Age and gender distribution of faces on German mainstream TV
The datasets used here are fairly large (with approximately 50 million lines). Our data preparation code is mostly optimized for legibility instead of efficiency. As a result, more than 32GB of memory (ram) are needed to run the entire pipeline.
Our analysis contains propietary content analysis coding from ALM (ALM-2012-2018.sav
), which we cannot publish in full. This omission unfortunately renders a complete replication impossible. We have, however, retained the entire code used to prepare, transform, merge and analyze all datasets, so that these steps may be scrutinized.
The two final aggregated datasets used in the analysis are included in this repository: data/agm_program-aggregates.tsv.gz
contains per-show aggregates of age, gender share, gender counts and counts per age bracket, along with the station, date, ALM genre classification and a cryptographic hash of the title.
The second file, data/hourly_age_gender.tsv.gz
, contains per-hour aggregates of age and gender plus date and station; these are used to present a broad overview of variation in the data.
Changing versions of R packages can lead to differences between published and repeated results. We therefore include a snapshot of all package versions from the R library packrat
.
As the R code might not be self-explanatory to all readers, we offer a brief high-level description.

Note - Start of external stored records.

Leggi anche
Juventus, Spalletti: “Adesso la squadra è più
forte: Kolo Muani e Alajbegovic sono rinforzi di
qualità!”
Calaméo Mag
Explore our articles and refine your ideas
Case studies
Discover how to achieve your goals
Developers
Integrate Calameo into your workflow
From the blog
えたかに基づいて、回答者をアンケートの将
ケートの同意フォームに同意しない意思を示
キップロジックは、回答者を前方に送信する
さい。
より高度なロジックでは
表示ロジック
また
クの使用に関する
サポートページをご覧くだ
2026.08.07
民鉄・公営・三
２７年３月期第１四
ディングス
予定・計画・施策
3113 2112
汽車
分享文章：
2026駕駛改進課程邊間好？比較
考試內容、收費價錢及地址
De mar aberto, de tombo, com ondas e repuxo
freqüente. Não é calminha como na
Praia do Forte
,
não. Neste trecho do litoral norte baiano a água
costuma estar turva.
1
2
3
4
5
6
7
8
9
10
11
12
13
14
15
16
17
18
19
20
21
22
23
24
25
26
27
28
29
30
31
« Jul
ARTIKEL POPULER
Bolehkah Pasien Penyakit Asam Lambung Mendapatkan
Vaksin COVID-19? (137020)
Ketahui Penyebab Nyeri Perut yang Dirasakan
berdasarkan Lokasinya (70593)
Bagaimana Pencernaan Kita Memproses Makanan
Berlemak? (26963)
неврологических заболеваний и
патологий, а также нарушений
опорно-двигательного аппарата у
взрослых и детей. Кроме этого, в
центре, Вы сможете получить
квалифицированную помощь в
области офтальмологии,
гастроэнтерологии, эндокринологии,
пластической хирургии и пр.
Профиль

There are two main input files originating from the previous neural network analysis: data/2021_age_gender_combined.tsv.gz
contains classification results for all identified faces. For robustness, we employ two distinct classifiers (one trained on IBDM-Wiki data, the other on the UTK dataset); each face therefore has one line with age and gender estimates for each of them.
The second file, data/2021_meta_combined.tsv.gz
, contains extraction metadata, specifically the size of the face in pixels and the detection confidence.
The first script, 1_prepare_data.R
loads both files, joins them and pivots the data so that each line represents a single face, with classifier-specific age and gender estimates in columns.
It then parses the face filenames - which contain station, date, and precise time information - into their own columns. We then perform a date range join, attaching program information from the content analysis dataset to each face. This creates additional columns for title, genre, start and end date of the program.
Next, the individual datapoints for each face are annotated with age and gender groups and aggregated, to produce per-show entries with mean age, mean gender share etc. We then recode genre information into english, descriptive and coherent categories.
Our analysis primarily comprises lme4 multilevel models and ggplot visualizations, with some aggregated raw data added to visualize variance. Figure 6, a heatmap, is derived directly from raw data.